Raelynn Heath’s bling is inspiring, her mother said. The 8-year-old entrepreneur has spent half her life developing a brand built on crafting original jewelry and repairing broken pieces, she said.
“We take a little bit of the old and the new and the practical,” said Regina Lastiee-Heath.
Young Raelynn markets her jewelry on Facebook and Etsy, and recently was featured in the 1 Million Cups Black Entrepreneurship Showcase Feb. 28 at the Ewing Marion Kauffman Foundation. She and her mother are in the process of applying for a business license for Rae’s Materials, Lastiee-Heath said.
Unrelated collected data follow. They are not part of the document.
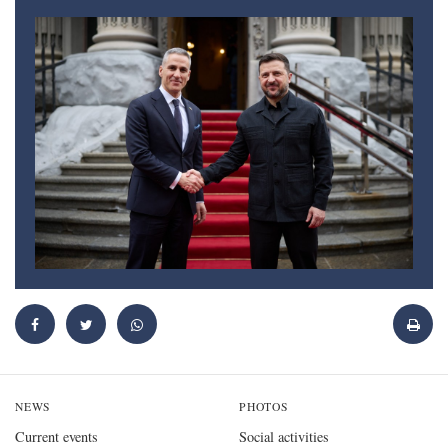
NEWS
PHOTOS
Current events
Social activities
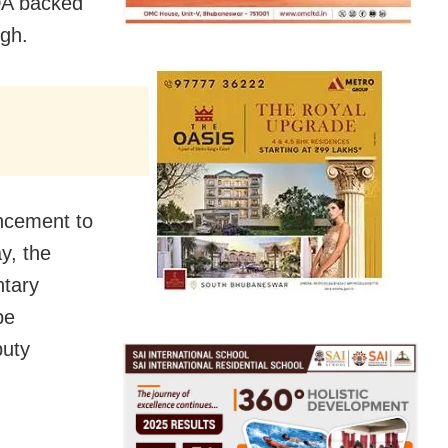
NDA backed
gh.
uncement to
y
, the
ntary
be
puty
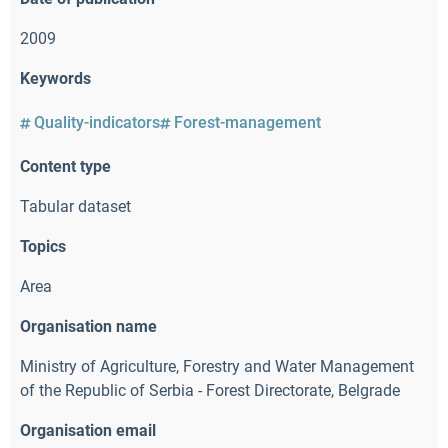
2009
Keywords
Quality-indicators
Forest-management
Content type
Tabular dataset
Topics
Area
Organisation name
Ministry of Agriculture
,
Forestry and Water Management
of the Republic of Serbia - Forest Directorate
,
Belgrade
Organisation email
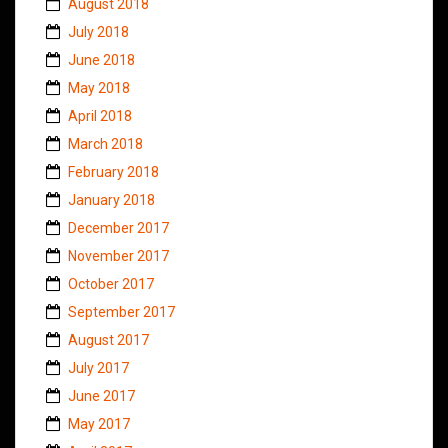
August 2018
July 2018
June 2018
May 2018
April 2018
March 2018
February 2018
January 2018
December 2017
November 2017
October 2017
September 2017
August 2017
July 2017
June 2017
May 2017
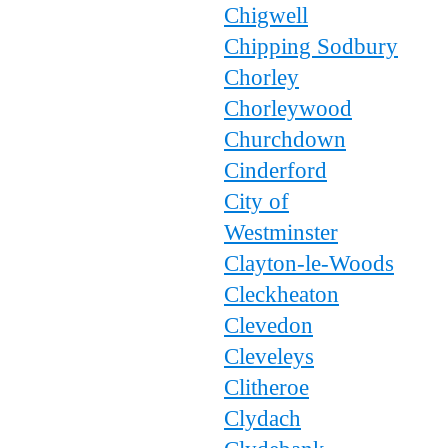
Chigwell
Chipping Sodbury
Chorley
Chorleywood
Churchdown
Cinderford
City of
Westminster
Clayton-le-Woods
Cleckheaton
Clevedon
Cleveleys
Clitheroe
Clydach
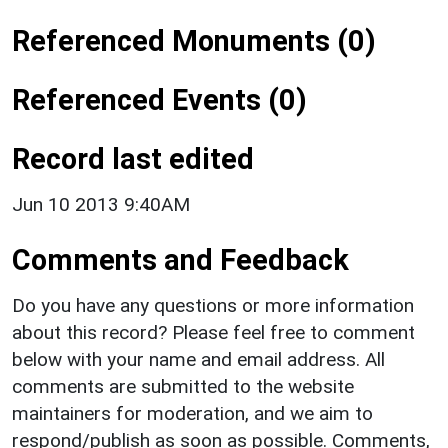
Referenced Monuments (0)
Referenced Events (0)
Record last edited
Jun 10 2013 9:40AM
Comments and Feedback
Do you have any questions or more information
about this record? Please feel free to comment
below with your name and email address. All
comments are submitted to the website
maintainers for moderation, and we aim to
respond/publish as soon as possible. Comments,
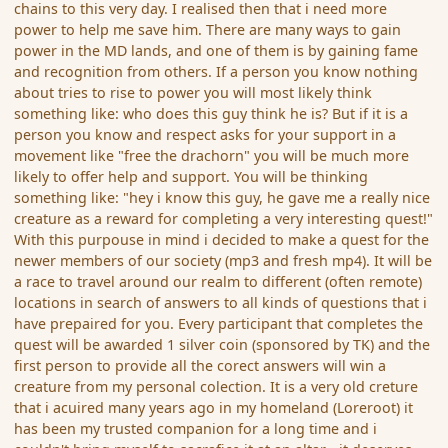
chains to this very day. I realised then that i need more
power to help me save him. There are many ways to gain
power in the MD lands, and one of them is by gaining fame
and recognition from others. If a person you know nothing
about tries to rise to power you will most likely think
something like: who does this guy think he is? But if it is a
person you know and respect asks for your support in a
movement like "free the drachorn" you will be much more
likely to offer help and support. You will be thinking
something like: "hey i know this guy, he gave me a really nice
creature as a reward for completing a very interesting quest!"
With this purpouse in mind i decided to make a quest for the
newer members of our society (mp3 and fresh mp4). It will be
a race to travel around our realm to different (often remote)
locations in search of answers to all kinds of questions that i
have prepaired for you. Every participant that completes the
quest will be awarded 1 silver coin (sponsored by TK) and the
first person to provide all the corect answers will win a
creature from my personal colection. It is a very old creture
that i acuired many years ago in my homeland (Loreroot) it
has been my trusted companion for a long time and i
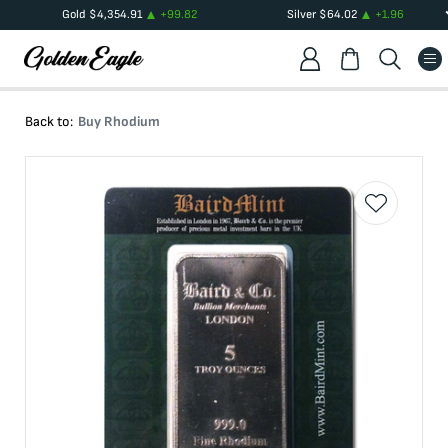
Gold
$
4,354.91
+
99.82
Silver
$
64.02
+
1.96
Back to:
Buy Rhodium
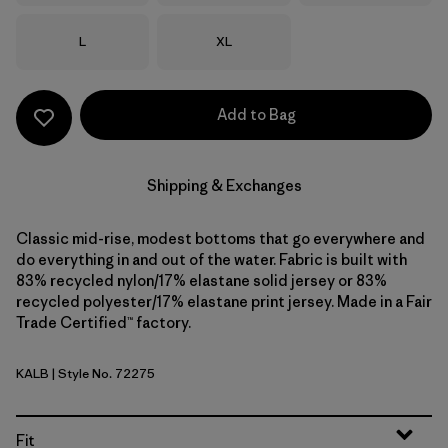
Size
Size
L
XL
Add to Bag
Shipping & Exchanges
Classic mid-rise, modest bottoms that go everywhere and
do everything in and out of the water. Fabric is built with
83% recycled nylon/17% elastane solid jersey or 83%
recycled polyester/17% elastane print jersey. Made in a Fair
Trade Certified™ factory.
KALB
| Style No. 72275
Kaleido: Black
Fit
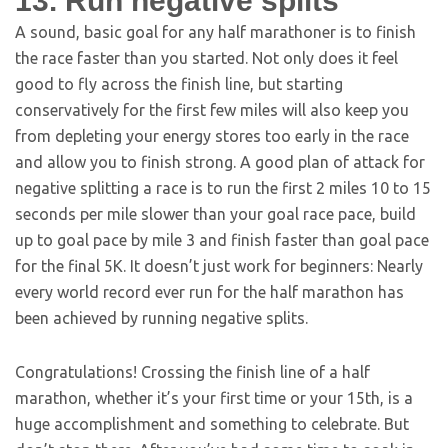
13. Run negative splits
A sound, basic goal for any half marathoner is to finish
the race faster than you started. Not only does it feel
good to fly across the finish line, but starting
conservatively for the first few miles will also keep you
from depleting your energy stores too early in the race
and allow you to finish strong. A good plan of attack for
negative splitting a race is to run the first 2 miles 10 to 15
seconds per mile slower than your goal race pace, build
up to goal pace by mile 3 and finish faster than goal pace
for the final 5K. It doesn’t just work for beginners: Nearly
every world record ever run for the half marathon has
been achieved by running negative splits.
Congratulations! Crossing the finish line of a half
marathon, whether it’s your first time or your 15th, is a
huge accomplishment and something to celebrate. But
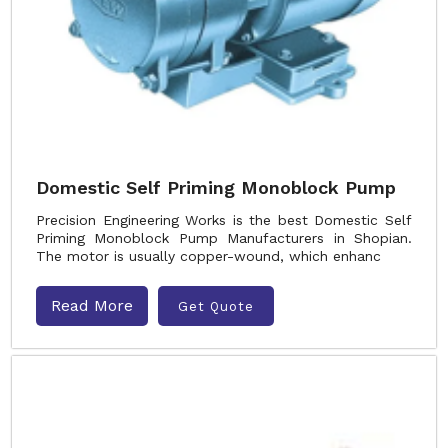
Domestic Self Priming Monoblock Pump
Precision Engineering Works is the best Domestic Self
Priming Monoblock Pump Manufacturers in Shopian.
The motor is usually copper-wound, which enhanc
Read More
Get Quote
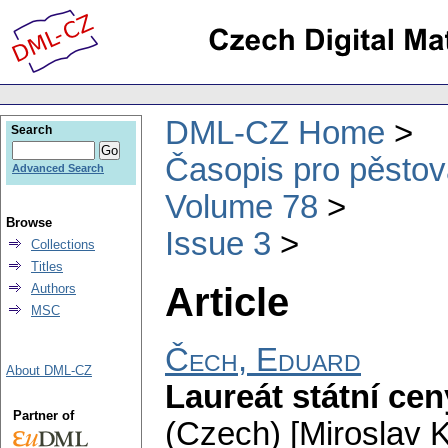
DML-CZ Home
Search
Časopis pro pěstov
Advanced Search
Volume 78
Browse
Issue 3
Collections
Titles
Article
Authors
MSC
Čech, Eduard
About DML-CZ
Laureát státní ce
Partner of
(Czech) [Miroslav K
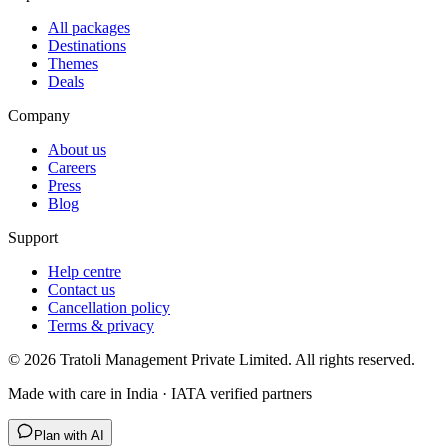
All packages
Destinations
Themes
Deals
Company
About us
Careers
Press
Blog
Support
Help centre
Contact us
Cancellation policy
Terms & privacy
©
2026
Tratoli Management Private Limited. All rights reserved.
Made with care in India · IATA verified partners
Plan with AI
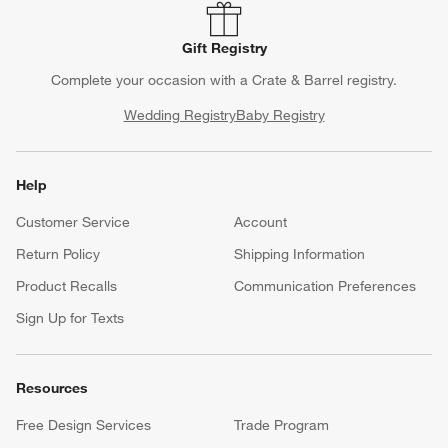
Gift Registry
Complete your occasion with a Crate & Barrel registry.
Wedding Registry
Baby Registry
Help
Customer Service
Account
Return Policy
Shipping Information
Product Recalls
Communication Preferences
Sign Up for Texts
Resources
Free Design Services
Trade Program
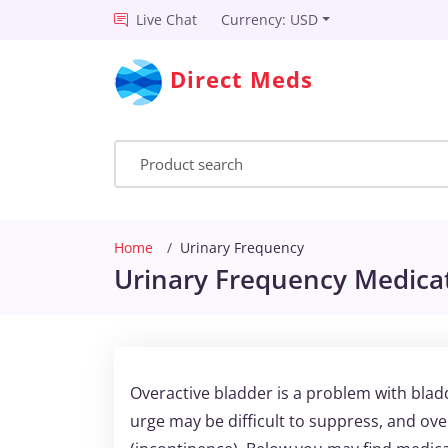
Live Chat
Currency: USD
Direct Meds
Home
Urinary Frequency
Urinary Frequency Medicat
Overactive bladder is a problem with blad
urge may be difficult to suppress, and ove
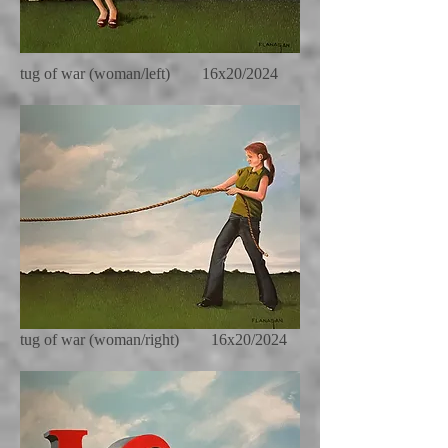
tug of war (woman/left) 16x20/2024
tug of war (woman/right) 16x20/2024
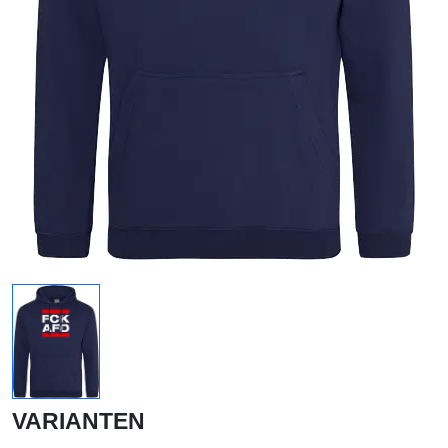
VARIANTEN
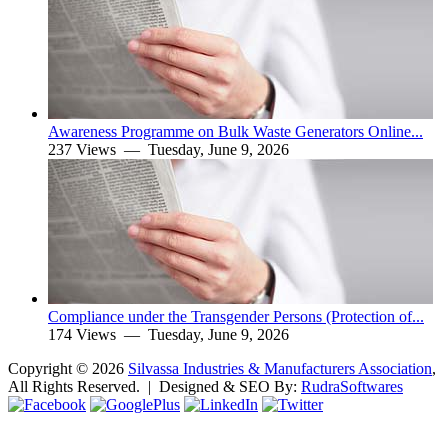
Awareness Programme on Bulk Waste Generators Online...
237 Views —
Tuesday, June 9, 2026
Compliance under the Transgender Persons (Protection of...
174 Views —
Tuesday, June 9, 2026
Copyright ©
2026
Silvassa Industries & Manufacturers Association
,
All Rights Reserved. | Designed & SEO By:
Rudra
Softwares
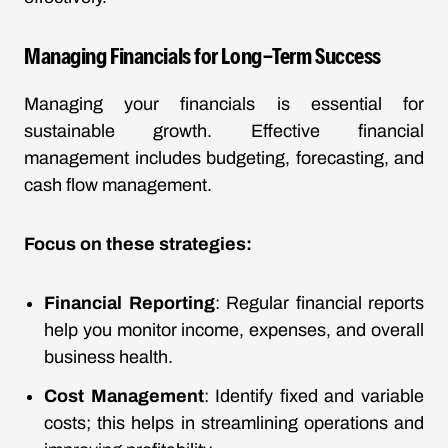
Managing Financials for Long-Term Success
Managing your financials is essential for
sustainable growth. Effective financial
management includes budgeting, forecasting, and
cash flow management.
Focus on these strategies:
Financial Reporting
: Regular financial reports
help you monitor income, expenses, and overall
business health.
Cost Management
: Identify fixed and variable
costs; this helps in streamlining operations and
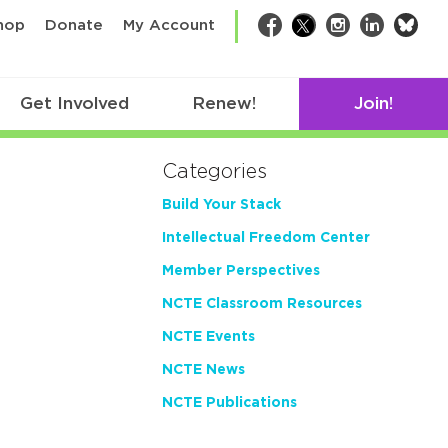
bsk
hop
Donate
My Account
Facebook
Twitter
Instagram
LinkedIn
Get Involved
Renew!
Join!
Categories
Build Your Stack
Intellectual Freedom Center
Member Perspectives
NCTE Classroom Resources
NCTE Events
NCTE News
NCTE Publications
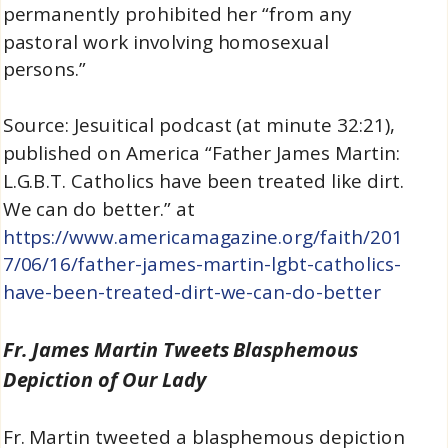
permanently prohibited her “from any
pastoral work involving homosexual
persons.”
Source: Jesuitical podcast (at minute 32:21),
published on America “Father James Martin:
L.G.B.T. Catholics have been treated like dirt.
We can do better.” at
https://www.americamagazine.org/faith/201
7/06/16/father-james-martin-lgbt-catholics-
have-been-treated-dirt-we-can-do-better
Fr. James Martin Tweets Blasphemous
Depiction of Our Lady
Fr. Martin tweeted a blasphemous depiction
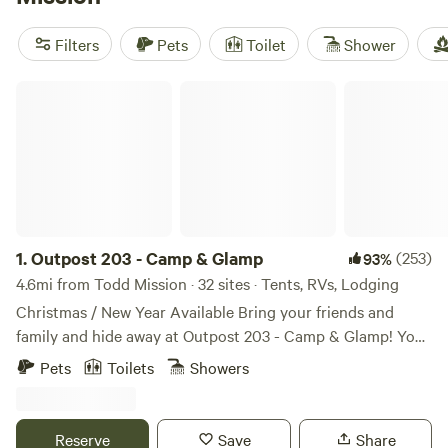
pet-friendly accommodations, and potable water. Engage in
exciting activities like wildlife watching, whitewater
Filters
Pets
Toilet
Shower
paddling, and snow sports. Start planning your glamping
adventure today!
Outpost 203 - Camp & Glamp
1.
Outpost 203 - Camp & Glamp
(253)
93%
4.6mi from Todd Mission · 32 sites · Tents, RVs, Lodging
Christmas / New Year Available Bring your friends and
family and hide away at Outpost 203 - Camp & Glamp! You
are entering a stress free, tree-filled zone... Find us on
Pets
Toilets
Showers
Outpost203.com! Wooded glampground in Plantersville, TX.
Fully furnished glamping canvas bell tents, with premier
tents on platforms with electric (and Kuerig coffee pots
Reserve
Save
Share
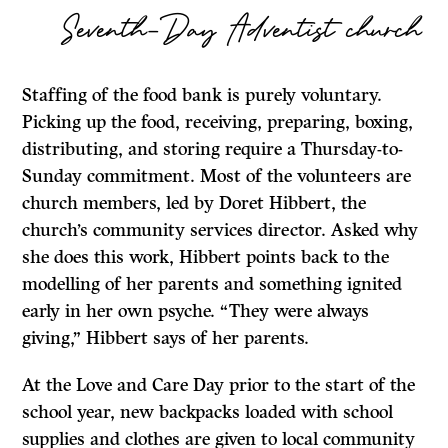
Seventh-Day Adventist church
Staffing of the food bank is purely voluntary.
Picking up the food, receiving, preparing, boxing,
distributing, and storing require a Thursday-to-
Sunday commitment. Most of the volunteers are
church members, led by Doret Hibbert, the
church’s community services director. Asked why
she does this work, Hibbert points back to the
modelling of her parents and something ignited
early in her own psyche. “They were always
giving,” Hibbert says of her parents.
At the Love and Care Day prior to the start of the
school year, new backpacks loaded with school
supplies and clothes are given to local community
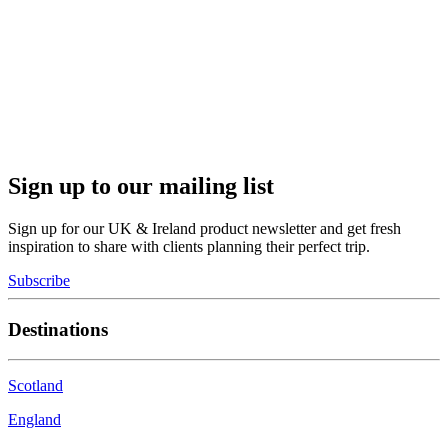
Sign up to our mailing list
Sign up for our UK & Ireland product newsletter and get fresh
inspiration to share with clients planning their perfect trip.
Subscribe
Destinations
Scotland
England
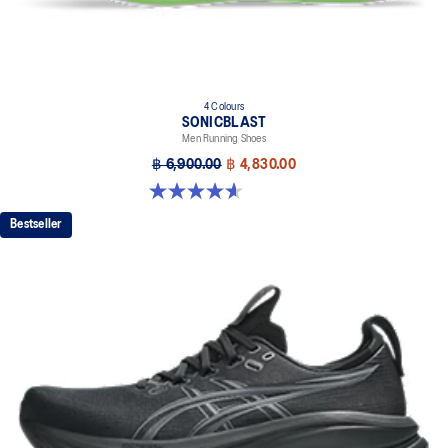
4 Colours
SONICBLAST
Men Running Shoes
฿ 6,900.00
฿ 4,830.00
4.6 out of 5 stars. 186 reviews
Bestseller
Making and selling her own jewelry since she was 4, Raelynn specializes in bracelets.
She started with plastic beads and then branched out to use acrylic and bubblegum beads when she was 5, Lastiee-Heath said. Raelynn now has expanded her merchandise to include the use of a variety of materials, including polymer clay. She often upcycles used items — anything from soda pop labels and chip bags to old clothes she outgrew and empty duct tape rolls — her mother said.
Raelynn’s creativity is matched only by her generosity, Lastiee-Heath said.
The girl regularly donates jewelry to community members who have experienced recent trauma, such as loss of a loved one, she said.
“[It’s] just to brighten peoples’ day, to make them feel better,” Lastiee-Heath said.
Inspired by her daughter’s efforts, Lastiee-Heath encourages other young girls to become entrepreneurs and to pursue their dreams, she said. Lastiee-Heath leads a nonprofit, G.I.R.L.Y. (Gifted, Intelligent, Respectful, Leaders, and Young), dedicated to applying that mission.
“She helps entrepreneurs just like me,” Raelynn said. “She helps them get up to their goals where they can succeed in life and help them own their own business by themselves and teach them life goals.”
Raelynn wants to grow her jewelry business and expand it to other areas of fashion, she said, but she knows school comes first. She plans to pursue a college degree in fashion and eventually own and operate a storefront in Paris, she said.
“In the future, I think Rae’s Materials will be awesome, and I think by [age] 16, I will be a millionaire,” Raelynn said. “Because you’ve got to start somewhere.”